We are calling for clarity from Government on the continuation of business supports, to help sustain viable businesses. With existing state supports in place until June, businesses must be given certainty, on how long these supports will be available for beyond then, and what the revised qualification criteria will look like, enabling them to then plan accordingly.
We have to remember many businesses have been funding 100 percent of their debt/rental obligations, with either a total collapse in income, or a significant reduction. Resources are being depleted day by day, just because they begin to reopen, does not mean things are back to normal. For some it will take years to recover from this. Government says there will not be a cliff edge, but what does that mean? Banks will rightly not accept that ambiguity, as they assess the viability of businesses at annual review or application stage, when additional working capital is needed, to keep the doors open.
Obviously helping businesses survive has been our main focus in the Chamber for the last 15 months, but now with things opening up and the vaccination roll out continuing apace, we are looking forward to brighter times ahead.
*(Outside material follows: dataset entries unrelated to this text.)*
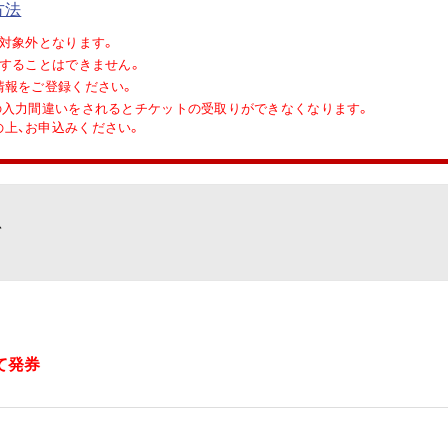
認方法
対象外となります。
することはできません。
情報をご登録ください。
r IDの入力間違いをされるとチケットの受取りができなくなります。
上、お申込みください。
て
て発券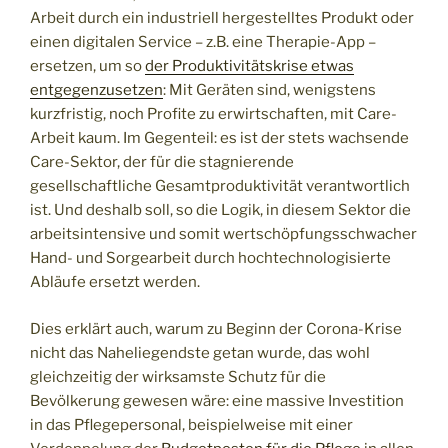
Arbeit durch ein industriell hergestelltes Produkt oder
einen digitalen Service – z.B. eine Therapie-App –
ersetzen, um so
der Produktivitätskrise etwas
entgegenzusetzen
: Mit Geräten sind, wenigstens
kurzfristig, noch Profite zu erwirtschaften, mit Care-
Arbeit kaum. Im Gegenteil: es ist der stets wachsende
Care-Sektor, der für die stagnierende
gesellschaftliche Gesamtproduktivität verantwortlich
ist. Und deshalb soll, so die Logik, in diesem Sektor die
arbeitsintensive und somit wertschöpfungsschwacher
Hand- und Sorgearbeit durch hochtechnologisierte
Abläufe ersetzt werden.
Dies erklärt auch, warum zu Beginn der Corona-Krise
nicht das Naheliegendste getan wurde, das wohl
gleichzeitig der wirksamste Schutz für die
Bevölkerung gewesen wäre: eine massive Investition
in das Pflegepersonal, beispielweise mit einer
Thriving SMEs are central to a successful economy. We must continue to invest in, and support our SMEs, to survive through 2021 and 2022, so they can thrive again.
I do find it very important to relax and unwind properly away from work when days have been stressful and mad busy. Music plays a big part in my life, particularly in enabling some switch-off time. At the end of a typical day my mind is always racing. During Covid times, music has been a lifeline.
In ordinary times attending a dinner, which I do a lot, is always a good way to unwind. I get into the food and the company, and put the phone where I can on flight mode. I am looking forward to things getting back to normal, getting out and meeting people, and doing my job to the best of my ability.

In conversation with Michael Duffy

Quickfire questions

If money was no object, what would you do all day?
Cook … I love cooking and hosting, my granny in Achill and Mary Weir of the Atoka Restaurant (where I worked as a teenager).

Tell us something we don’t know about you?
I would love to work for the United Nations … I look at situations they deal with and end up doodling the solutions in my own mind. I have no ego, so that is helpful in dealing with those who have!

What’s the most unusual thing you’ve ever eaten?
I’ve eaten lots of unusual stuff, crickets, snails, crocodile, shark. My father describes me as a Crocodile because of what I eat … the one thing I’ve rejected is eel, I hate snakes and eels make me think of snakes!

Favourite place in the world?

Airports. I get such joy from being in an airport. The vibrancy, the optimism. Going somewhere new.

What makes you angry?
Slow drivers!

What three things are always in your fridge?

Real butter, white wine, and beetroot.

What makes you nervous?

The final countdown before I go live with a Zoom, or head for the podium on stage. I am terrified in those seconds.

What’s your favourite TV show?
Madame Secretary. I love politics and Barbara Hall has a crystal ball.  

What do you miss most about being a kid?
Being carefree.

What’s your most prized possession?
Pictures and paintings – they invoke memories

What’s the best advice you ever got?
You can’t fight every battle – advice from a wise AIB Banker in Westport.

Describe yourself in three words?
Optimist, Optimist, Optimist (there is always a solution).